Mercator I UAV will be airborne for months taking quality pictures at a fraction of the cost of satellite imagery
Belgian technology research centre VITO has ordered a proof-of-concept prototype of the Mercator I solar-powered high-altitude unmanned air vehicle designed by Belgium's Verhaert. The prototype will fly in June 2005.
Built of carbonfibre, the air vehicle will have a 16m (52ft) -spanwing completely covered with solar cells. Mercator I will have an empty weight of 16kg and carry a 2kg multi-spectral camera payload.
Four electric motors, each driving a two-blade propeller, will allow the UAV to cruise at 35kt (65km/h) and stay airborne for four to six months.
Mercator I will be launched from a weather balloon at 100,000ft (30,500m) and will loiter at latitude 53° north over Belgium at altitudes between 40,000ft and 60,000ft,taking pictures as ordered from the ground.

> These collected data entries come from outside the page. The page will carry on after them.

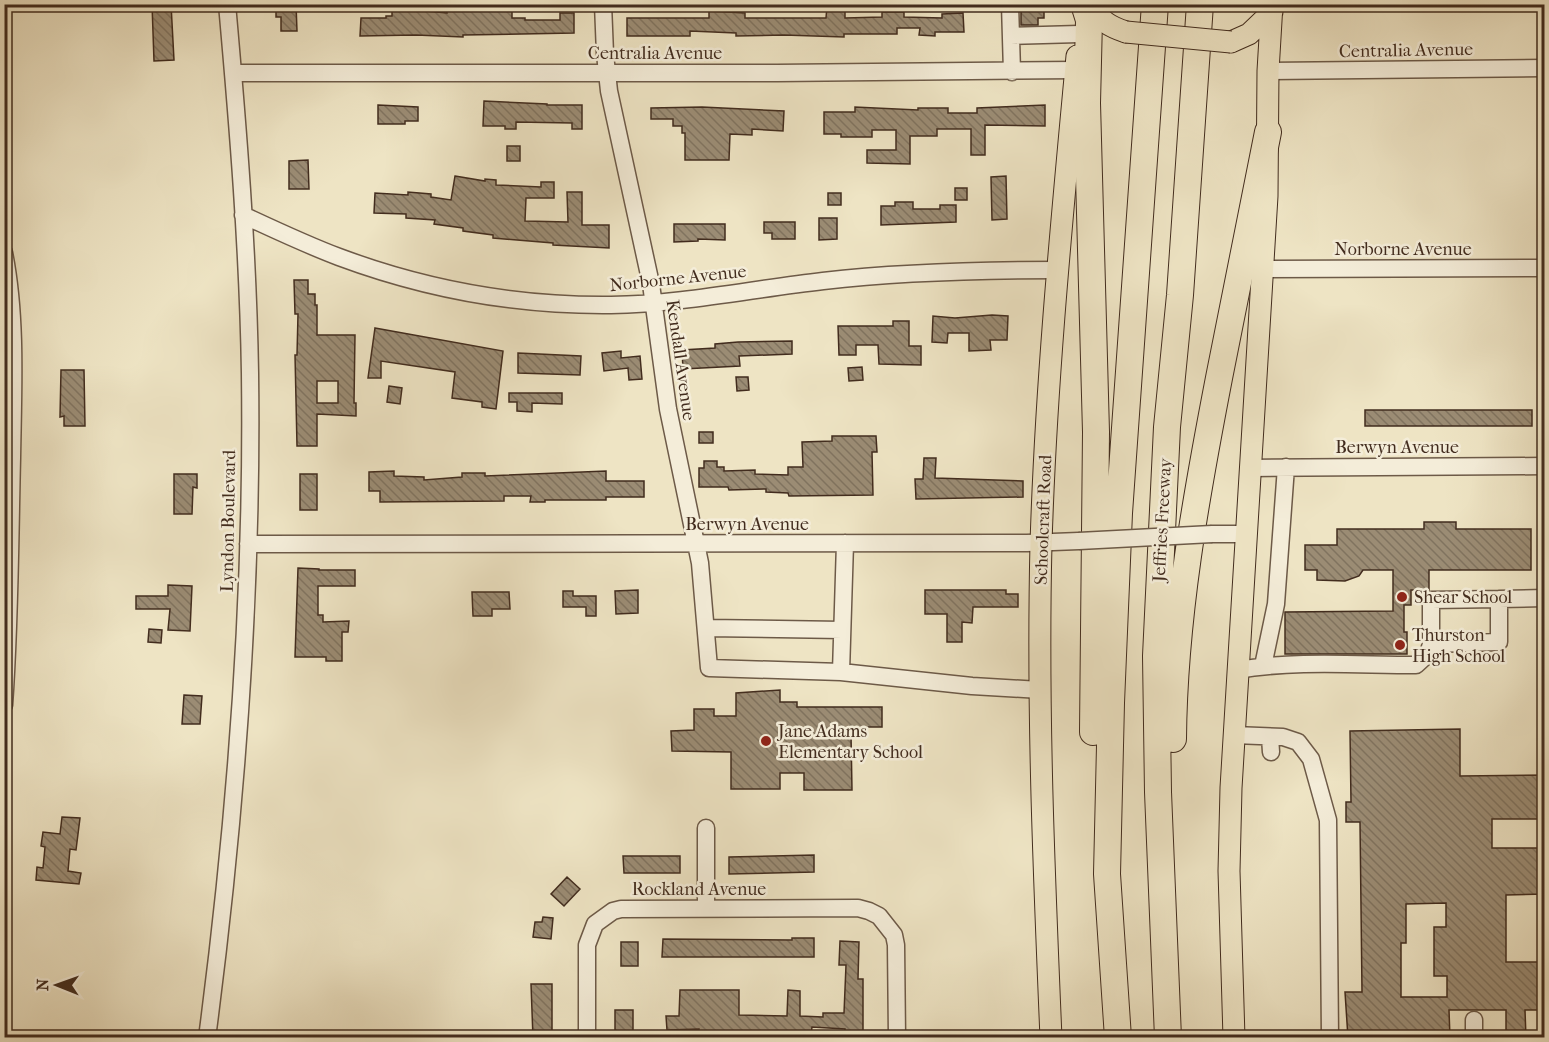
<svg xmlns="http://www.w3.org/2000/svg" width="1549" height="1042" font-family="'IM FELL French Canon',serif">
	<defs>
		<pattern id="building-back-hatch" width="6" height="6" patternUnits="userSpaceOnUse" patternTransform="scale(1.5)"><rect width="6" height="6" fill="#9b8c74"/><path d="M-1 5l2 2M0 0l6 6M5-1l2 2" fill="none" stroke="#80735f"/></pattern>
	</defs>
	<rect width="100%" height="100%" fill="#eee4c4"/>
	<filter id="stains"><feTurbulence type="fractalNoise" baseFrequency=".00333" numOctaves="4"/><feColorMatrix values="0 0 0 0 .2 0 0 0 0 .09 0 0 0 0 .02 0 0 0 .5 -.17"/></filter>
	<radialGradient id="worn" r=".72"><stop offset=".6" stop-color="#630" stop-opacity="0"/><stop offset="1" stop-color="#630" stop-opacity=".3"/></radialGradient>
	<path fill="url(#building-back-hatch)" stroke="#422c1e" stroke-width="1.5" fill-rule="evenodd" d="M152 4H171L174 60 154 61Z
		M276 4H296L297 31H281V17H276Z
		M1021 4H1044V18H1038V25H1021Z
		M447 6H463V10L512 9V18H525V20H560V13H574V33L463 35V37L416 35 360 36 361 18H386V16H392V8L447 13Z
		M827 6 845 7V18L882 17V12H904V17L942 18V14L963 13 964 32H935V36L919 35 920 28H897V34H844V37L784 35 736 36V33L690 31V36H627V18H709V11L745 13V18H826Z
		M484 101 547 104V105H582V129H572V123L516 122V129H505V126H483Z
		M378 105 418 107V121H405V124H378Z
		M1045 105V126L985 125V155H971V129H937V136H910V164L867 163V150H896V130H872V137H841V134H824V112H855V107L918 110V108H948V113H977V108Z
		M702 107 784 111 783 131 752 129V135L730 134 729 160H685V133H682V126H673V119H651V108Z
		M507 146H520V161H507Z
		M308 160 309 189H289V161Z
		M455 176 485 181V179L496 180V185L541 187V182H554V198H526L525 221 568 222 567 192H582V225H609V248L553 245V243L493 238V235L463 231V228L434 224 435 220 406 218V214L374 213 375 193 408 195V192L431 194V197L451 200Z
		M1006 176 1007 219 992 220 991 177Z
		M955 188H967V200H955Z
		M828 193H841V205H828Z
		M895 202H913V209H940V205H956V222L881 225V206H895Z
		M819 218H837V239L819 240Z
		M764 222H795V239H772V233H764Z
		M674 224H725V240L698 239V241L674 242Z
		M294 280H308V294H315V305H317V335H355L354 403H356V416L317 414V446H297L295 355H297L298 314H295ZM317 381H338V403H317Z
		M992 315 1008 316 1007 340H990L991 350 969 351V333H948L947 343 932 342 933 316 955 318Z
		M893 321H909V346H921V365L879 364 878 345H856V355H839L838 326H893Z
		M375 328 503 351 496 409 482 407V402L452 398 455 372 381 361V378H368Z
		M792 341V354L739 356 740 366 683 369 682 350 715 348V344L738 342Z
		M621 351V358L640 356 642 379 629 380 628 368 604 371 602 353Z
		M518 353 581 356 580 375 518 373Z
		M862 367 863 380 849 381 848 368Z
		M61 370H84L85 426H64V416L60 417Z
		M736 377H748L749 390 737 391Z
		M389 386 402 388 400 404 387 402Z
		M509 393H562V404L532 403V412L517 411V402H509Z
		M1365 410H1532V426H1365Z
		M699 432H713V443H699Z
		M832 436H876L877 452H872L873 495 789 496 788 493 766 492V489L729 490 728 487H699V468H704V461H717V467H724V471L755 470V474L788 475V467H803L802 442 832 441Z
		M924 458H936L935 478 1023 481V497L916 499 915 479H923Z
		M394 471V476L424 477V480L462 477V473H485V476L606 471V481H644V497H606V500H545V502H530L531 496H504V501L380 502V491H369V472Z
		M174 474H197V488L193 487 192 514H174Z
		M300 474H317V510H300Z
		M1424 522H1456V529H1531V570H1429V590H1411V605H1404V632H1407V654H1285V612L1393 611V570H1363L1359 576 1345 581 1317 580V570H1305V545H1337V529H1424Z
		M298 568 319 569V570H355V586H318V615H323V622L349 621 348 632H342V661H326V657H295Z
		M168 585 192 586 190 631 168 630 170 609H136V596H168Z
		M638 590V613L616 614 615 591Z
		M925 590H1006V594H1018V607H973L972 623 962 622V642H947V614H925Z
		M563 591H573V596H596V616H586V607H563Z
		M472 592H509L510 609H492V616H473Z
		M149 629 162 630 161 643 148 642Z
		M780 690V702H797V707H882V727H867V734H851L852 790H804V773H780V789H731V752L672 751 671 731 694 730V709H714V716H736V693Z
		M184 695 202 696 200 724H182Z
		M1460 729V776L1545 775V819H1492V848H1545V894L1506 895V962H1545V1010H1525L1526 1038H1506V1010H1449L1450 1038H1348L1345 992H1362L1360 822H1346V802H1351L1350 731ZM1446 903V927H1434V976H1447V997H1401V943H1406V904Z
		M62 817 80 818 76 850 70 849 68 871 81 873 79 884 36 880 37 867 43 868 45 847 41 846 43 832 60 834Z
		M814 855V872L729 874V857Z
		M623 856H680V873H624Z
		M567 877 580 889 564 906 551 894Z
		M543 917 553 918 551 939 533 937 535 922H542Z
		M792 938H814V957H662L663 939 792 940Z
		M840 941 859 942 858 979H863V1034H845V1029L812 1027 811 1035 699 1034V1029L667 1030 666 1016H679L680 990H739V1015L787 1016 788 990 800 991V1016L823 1017V1013H844L846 965H839Z
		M621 942H638V966H621Z
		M531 984H552V1038H533Z
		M615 1010H633V1034H615Z"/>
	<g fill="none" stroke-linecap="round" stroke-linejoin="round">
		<g stroke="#6d5a48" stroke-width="19">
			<path id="minor" d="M603 4 605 54 609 91 651 284 668 409 700 563 709 668 841 672 845 543
				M1010 4 1012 72
				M1011 36 1079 34
				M1268 71 1544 68
				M233 73H777L1076 70
				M243 215C275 230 307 245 339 257 425 289 519 306 611 305 682 304 752 289 823 281 901 272 979 270 1058 270
				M4 253C17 317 13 393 12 458 10 541 10 623 4 705
				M1262 269 1544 268
				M1249 468 1544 466
				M1212 534H1245
				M248 544 1027 543 1079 541
				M706 628 842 630
				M1431 644V600L1499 599
				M1263 666 1276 604 1286 467
				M1237 670C1295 660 1357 665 1416 665L1428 654 1431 644 1499 642V599L1544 598
				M841 672 972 686 1040 690
				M1234 735 1283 737 1298 742 1311 759 1328 820 1330 1038
				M1270 737 1271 752
				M706 908V828
				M1474 1020V1038
				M207 1038C236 817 253 596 250 373 248 250 238 127 227 4
				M587 1038V945L595 924 613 911 621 909 858 908 869 911 879 916 894 935 896 945 897 1038"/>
		</g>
		<g stroke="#422c1e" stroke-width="23">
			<path id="major" d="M1093 4C1098 21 1111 27 1126 32
				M1231 42 1249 34 1272 12
				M1051 1038C1044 873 1037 709 1041 544 1046 381 1062 218 1077 56
				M1234 1038 1229 871 1231 788 1267 196 1268 71 1272 4"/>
		</g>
		<g stroke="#422c1e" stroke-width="28">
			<path id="highway" d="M1084 4 1089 20 1087 103 1096 432 1093 732
				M1173 739C1174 618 1196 497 1219 378 1235 296 1251 214 1268 132
				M1118 1038 1107 874 1111 703 1119 513 1155 4
				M1168 1038 1158 792 1156 656 1167 427 1180 295 1200 4"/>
		</g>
		<use href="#minor" stroke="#f4edd9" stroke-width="16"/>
		<use href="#major" stroke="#eee4c4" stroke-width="21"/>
		<use href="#highway" stroke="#eee4c4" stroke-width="26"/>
		<g stroke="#6d5a48" stroke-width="19" stroke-linecap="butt">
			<path id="minor-bridge" d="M1079 541 1212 534"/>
		</g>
		<g stroke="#422c1e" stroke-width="23" stroke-linecap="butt">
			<path id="major-bridge" d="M1126 32 1231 42"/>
		</g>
		<use href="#minor-bridge" stroke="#f4edd9" stroke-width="16"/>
		<use href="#major-bridge" stroke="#eee4c4" stroke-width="21"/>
	</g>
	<g fill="#8f2418" stroke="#f4edd9" stroke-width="2">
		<circle cx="1402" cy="597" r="6"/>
		<circle cx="1400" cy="645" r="6"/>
		<circle cx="766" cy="741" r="6"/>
	</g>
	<g text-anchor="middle" stroke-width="5" stroke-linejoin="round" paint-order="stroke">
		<g font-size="18" fill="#422c1e" stroke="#f4edd9">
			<text transform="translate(1406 50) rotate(-1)" y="6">Centralia Avenue</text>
			<text x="655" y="59">Centralia Avenue</text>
			<text x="1403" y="255">Norborne Avenue</text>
			<text transform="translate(678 278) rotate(-6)" y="6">Norborne Avenue</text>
			<text transform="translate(681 360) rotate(82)" y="6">Kendall Avenue</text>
			<text x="1397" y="453">Berwyn Avenue</text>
			<text transform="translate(1043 520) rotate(-88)" y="6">Schoolcraft Road</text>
			<text transform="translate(1162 520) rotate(-87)" y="6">Jeffries Freeway</text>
			<text transform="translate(228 521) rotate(-89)" y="6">Lyndon Boulevard</text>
			<text x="747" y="530">Berwyn Avenue</text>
			<text x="699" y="895">Rockland Avenue</text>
		</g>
		<g font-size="18" fill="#422c1e" stroke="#f4edd9" text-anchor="start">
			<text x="1414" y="603">Shear School</text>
			<text x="1412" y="641">Thurston<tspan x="1412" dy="21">High School</tspan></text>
			<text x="778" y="737">Jane Adams<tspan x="778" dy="21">Elementary School</tspan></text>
		</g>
	</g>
	<rect width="1549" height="1042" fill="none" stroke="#eee4c4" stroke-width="24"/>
	<rect x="6" y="6" width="1537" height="1030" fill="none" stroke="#422c1e" stroke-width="3"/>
	<rect x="12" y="12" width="1525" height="1018" fill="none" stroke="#422c1e" stroke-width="1.5"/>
	<g transform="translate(57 985) rotate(271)" stroke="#f4edd9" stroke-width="4.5" paint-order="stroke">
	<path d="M0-4.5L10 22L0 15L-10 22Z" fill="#422c1e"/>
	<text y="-9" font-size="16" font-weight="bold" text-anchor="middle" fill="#422c1e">N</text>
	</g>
	<rect width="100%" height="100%" filter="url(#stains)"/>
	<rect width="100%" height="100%" fill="url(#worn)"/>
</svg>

At the end of its mission Mercator I will stop its engines and descend at 5m/s, at a 45° glide angle, to land at a yet-to-be selected spot, probably a military airfield. The UAV will be caught in a net as the aircraft will not have landing gear.
The aim is to develop a platform that will produce high-quality pictures at a fraction of the price that users now have to pay for satellite imagery.
To meet the timescale, Kuiberke-based Verhaert, which built the Proba satellite for the European Space Agency, has teamed withthe UK's Qinetiq. Verhaert will leadthe joint venture, with partner Qinetiq integrating the systems, subsystems and software into the aircraft and industrialising the concept.